Mij viel op dat het getal 40 al menigmaal is gevallen in mijn blogposts. Ook in het echte leven word ik er – overigens niet geheel vrijwillig - continue op gewezen dat ik ‘eraan ga’ zoals dat dan heet. Sinds kort weet ik ook waarom. Ontkennen dat 40 jaar oud worden me niets doet gaat niet langer meer. Mijn leeftijd heeft me op slinkse wijze ingehaald en dat raakt me meer dan ik dacht. Vooral in mijn rug. Rechts van het midden, een paar centimeter boven mijn bekken om precies te zijn. Een middag in het park zittend/houding zoekend op een deken is onmogelijk zonder de rest van de dag en de daaropvolgende dagen gebukt te gaan onder een verzengende pijn. Mijn van nature toch al niet zo meegaande lijf hapert, zoveel is inmiddels duidelijk. Deze – in lichamelijk opzicht - vervelende kronkelpartij in het park bracht mij een doembeeld vol klapstoeltjes. Als snel gevolgd door visioenen van opgerolde pantalonpijpen, campingboter uit blik en mannen van middelbare leeftijd die pijprokend hun kroost zien ravotten op de camping. Maar het werd nog erger. Opeens zag ik moeder de vrouw aan het afwasteiltje. Straks gekookte aardappels met jus, witlofsalade en een heerlijk stukje braadvlees had ze beloofd. Watertanden. “Plus ça change, c'est plus la même chose”, fluistert een Frans wijnboertje me toe. Dat is dus wat 40 worden is in mijn verbeelding. Een oud lijf zijn op een camping in de Provence. Ik weet het nu zeker, onze volgende auto zal lichtmetalen velgen hebben.

Come fly with me...

Wat verwacht een luchtvaartmaatschappij eigenlijk als zij besluit dat een peuter van 20 maanden te jong is voor een eigen stoel aan boord en hij dus op schoot moet bij papa en/of mama? Verwacht zij dat hij plechtig belooft stil te zitten? Dat hij zich overgeeft aan de situatie, net als een volwassene? Dat hij na drie uur wachten in de vertrekhal gevolgd door 7 uur in de lucht, zich probleemloos zelfstandig entertaint, dat hij geniet van de maaltijd en de films?

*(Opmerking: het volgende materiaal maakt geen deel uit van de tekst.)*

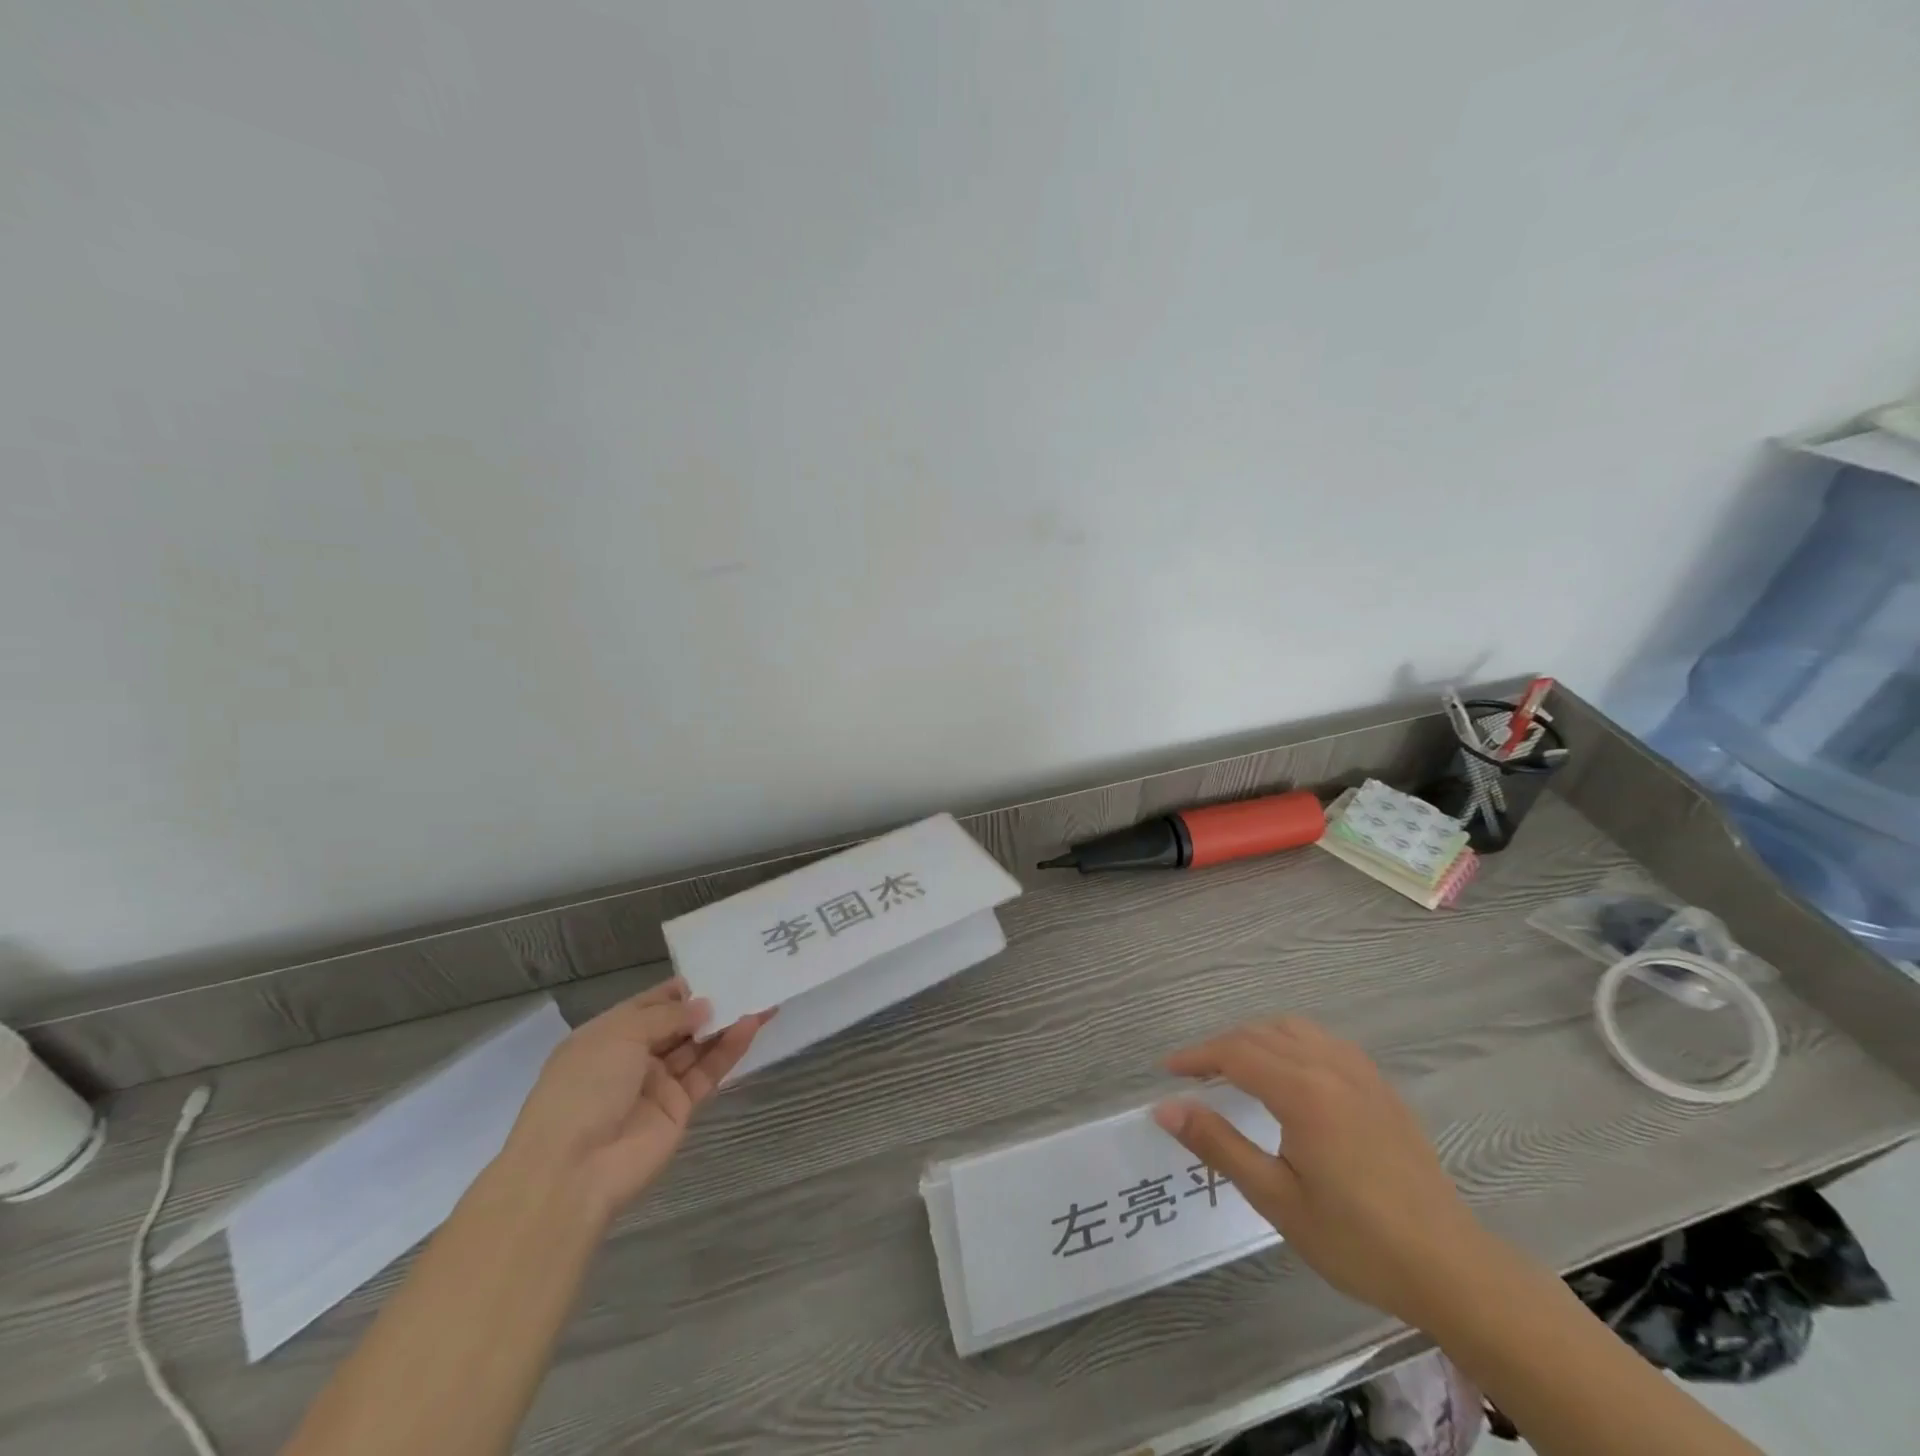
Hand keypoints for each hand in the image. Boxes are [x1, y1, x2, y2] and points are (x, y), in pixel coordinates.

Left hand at [499, 979, 769, 1220]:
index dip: (681, 988)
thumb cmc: (585, 1088)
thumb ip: (667, 1016)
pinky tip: (751, 1026)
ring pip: (697, 1047)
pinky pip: (708, 1072)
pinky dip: (729, 1050)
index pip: (650, 1004)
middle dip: (708, 1004)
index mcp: (608, 1035)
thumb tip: (704, 1006)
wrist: (573, 1170)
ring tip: (760, 999)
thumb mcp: (620, 1035)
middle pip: (678, 1024)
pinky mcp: (680, 1109)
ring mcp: (657, 1084)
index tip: (716, 969)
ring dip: (725, 1024)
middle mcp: (632, 1057)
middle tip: (747, 980)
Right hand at [1153, 1016, 1491, 1327]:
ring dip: (1257, 1039)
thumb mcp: (1277, 1198)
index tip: (1168, 1071)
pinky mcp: (1381, 1089)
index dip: (1197, 1056)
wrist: (1452, 1270)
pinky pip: (1325, 1042)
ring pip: (1294, 1030)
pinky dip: (1293, 1043)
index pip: (1234, 1052)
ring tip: (1237, 1068)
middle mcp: (1330, 1067)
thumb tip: (1166, 1108)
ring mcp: (1361, 1074)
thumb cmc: (1357, 1240)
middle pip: (1261, 1034)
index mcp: (1302, 1092)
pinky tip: (1292, 1072)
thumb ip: (1219, 1145)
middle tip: (1196, 1076)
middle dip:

Diezelfde vragen zijn geheid ook gesteld door de man die voor ons zat en zoonlief J’s fikse trappen tegen de rugleuning van zijn stoel een uurtje of drie geduldig heeft mogen verdragen. Twee weken vakantie in een land ver weg maakt van elke peuter een klein oververmoeid brutaaltje dat door zijn net zo oververmoeide ouders nauwelijks nog in bedwang kan worden gehouden. Het ontwaakt de demoon in hem. En daar zijn geen trucs of afleidingsmanoeuvres tegen bestand.

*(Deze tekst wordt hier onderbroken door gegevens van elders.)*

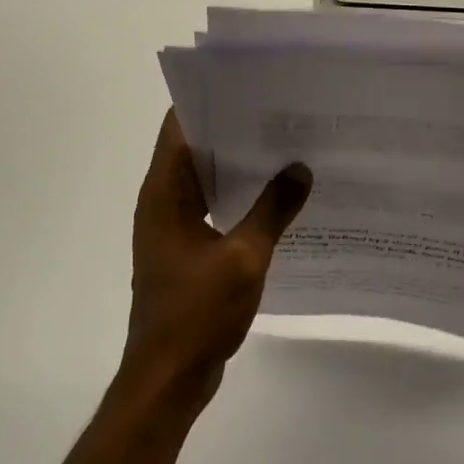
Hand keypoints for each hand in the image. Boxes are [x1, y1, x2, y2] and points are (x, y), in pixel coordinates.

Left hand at [122, 111, 311, 415]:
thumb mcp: (244, 258)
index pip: (180, 126)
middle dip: (235, 130)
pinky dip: (238, 197)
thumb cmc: (197, 313)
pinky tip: (276, 198)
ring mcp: (173, 227)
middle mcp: (163, 201)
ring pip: (206, 179)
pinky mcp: (186, 250)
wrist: (168, 378)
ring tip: (285, 147)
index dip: (210, 100)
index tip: (250, 85)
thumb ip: (273, 210)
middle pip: (196, 148)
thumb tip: (300, 169)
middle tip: (281, 113)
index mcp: (164, 193)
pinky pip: (213, 208)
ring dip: (239, 165)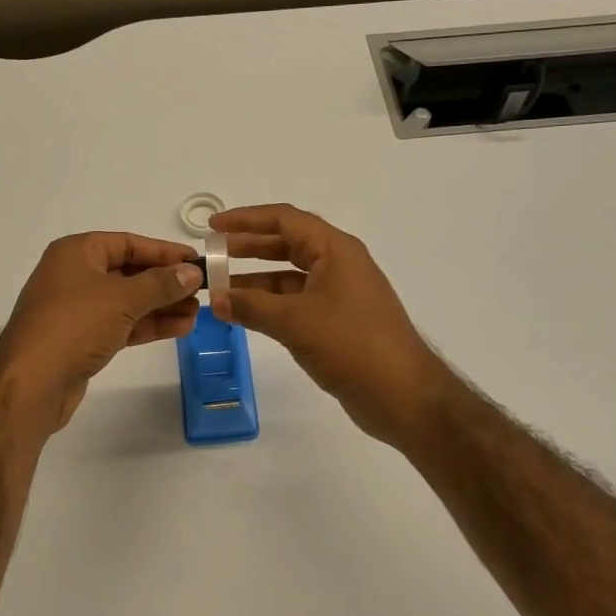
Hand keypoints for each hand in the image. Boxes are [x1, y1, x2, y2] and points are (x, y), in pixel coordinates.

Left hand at [0, 233, 202, 433]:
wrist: (30, 384)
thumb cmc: (74, 325)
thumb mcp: (122, 298)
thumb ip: (161, 283)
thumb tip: (193, 271)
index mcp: (77, 252)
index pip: (128, 243)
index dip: (164, 252)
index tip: (197, 261)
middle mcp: (75, 275)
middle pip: (129, 272)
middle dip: (166, 283)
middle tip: (202, 291)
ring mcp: (77, 309)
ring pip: (128, 301)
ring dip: (161, 306)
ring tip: (197, 313)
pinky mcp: (82, 339)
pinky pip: (121, 324)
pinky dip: (147, 325)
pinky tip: (179, 329)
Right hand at [211, 204, 458, 447]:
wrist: (403, 395)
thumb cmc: (352, 344)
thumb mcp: (295, 322)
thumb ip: (251, 307)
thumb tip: (217, 299)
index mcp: (335, 250)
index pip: (285, 219)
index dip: (246, 219)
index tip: (212, 227)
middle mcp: (338, 264)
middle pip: (286, 244)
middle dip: (248, 248)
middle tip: (212, 255)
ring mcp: (339, 294)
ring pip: (289, 276)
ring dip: (256, 280)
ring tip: (220, 288)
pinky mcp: (338, 322)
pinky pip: (296, 302)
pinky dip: (270, 304)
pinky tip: (245, 315)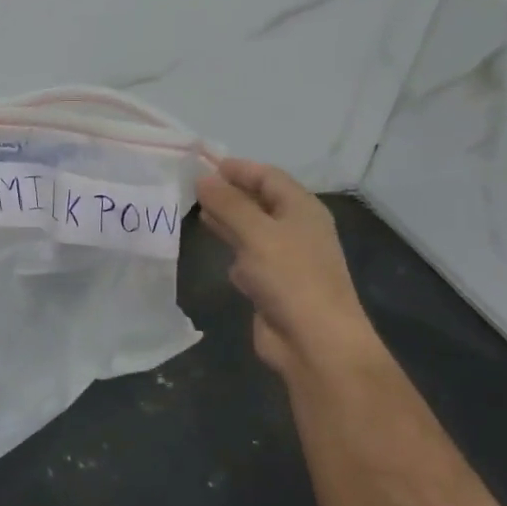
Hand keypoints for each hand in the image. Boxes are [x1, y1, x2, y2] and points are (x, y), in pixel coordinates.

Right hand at [196, 158, 378, 376]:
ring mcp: (285, 258)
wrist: (314, 341)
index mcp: (302, 209)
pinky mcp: (273, 284)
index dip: (239, 169)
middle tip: (192, 187)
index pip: (269, 176)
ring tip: (196, 210)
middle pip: (260, 201)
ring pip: (252, 229)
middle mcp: (296, 229)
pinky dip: (232, 248)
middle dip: (229, 193)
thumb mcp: (256, 233)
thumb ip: (228, 204)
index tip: (204, 165)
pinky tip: (214, 248)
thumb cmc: (290, 277)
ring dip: (227, 220)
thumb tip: (202, 179)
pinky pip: (248, 257)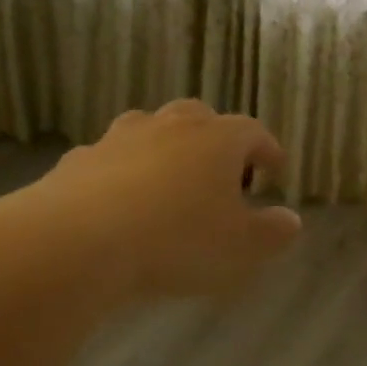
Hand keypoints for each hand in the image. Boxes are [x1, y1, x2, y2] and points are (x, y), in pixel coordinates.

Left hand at [20, 99, 301, 303]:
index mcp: (218, 139)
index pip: (254, 132)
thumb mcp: (241, 247)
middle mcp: (171, 127)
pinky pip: (111, 159)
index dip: (268, 151)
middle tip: (222, 174)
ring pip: (152, 131)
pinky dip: (123, 173)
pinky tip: (121, 205)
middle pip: (201, 118)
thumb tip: (291, 220)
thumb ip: (273, 232)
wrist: (76, 242)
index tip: (275, 172)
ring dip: (167, 150)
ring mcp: (120, 139)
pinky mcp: (78, 161)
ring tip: (170, 184)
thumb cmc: (177, 240)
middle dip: (216, 141)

In mijn hoofd spookten allerlei onrealiseerbare ideeën voor aan boord: een kinderdagopvang, een speelhoek met schuimrubberen wanden tegen mogelijke turbulentie of een slaapkooiconstructie op de plek waar nu de handbagage zich bevindt. Na drie uur lang tieren overwon eindelijk de slaap en sloot de piepkleine reincarnatie van Damian zijn oogjes. En zo mocht het zijn dat zelfs ik, iemand die nog nooit in een vliegtuig heeft kunnen slapen, maar liefst 30 heerlijk langdurende minuten vertrokken was.

What happens in P-Town...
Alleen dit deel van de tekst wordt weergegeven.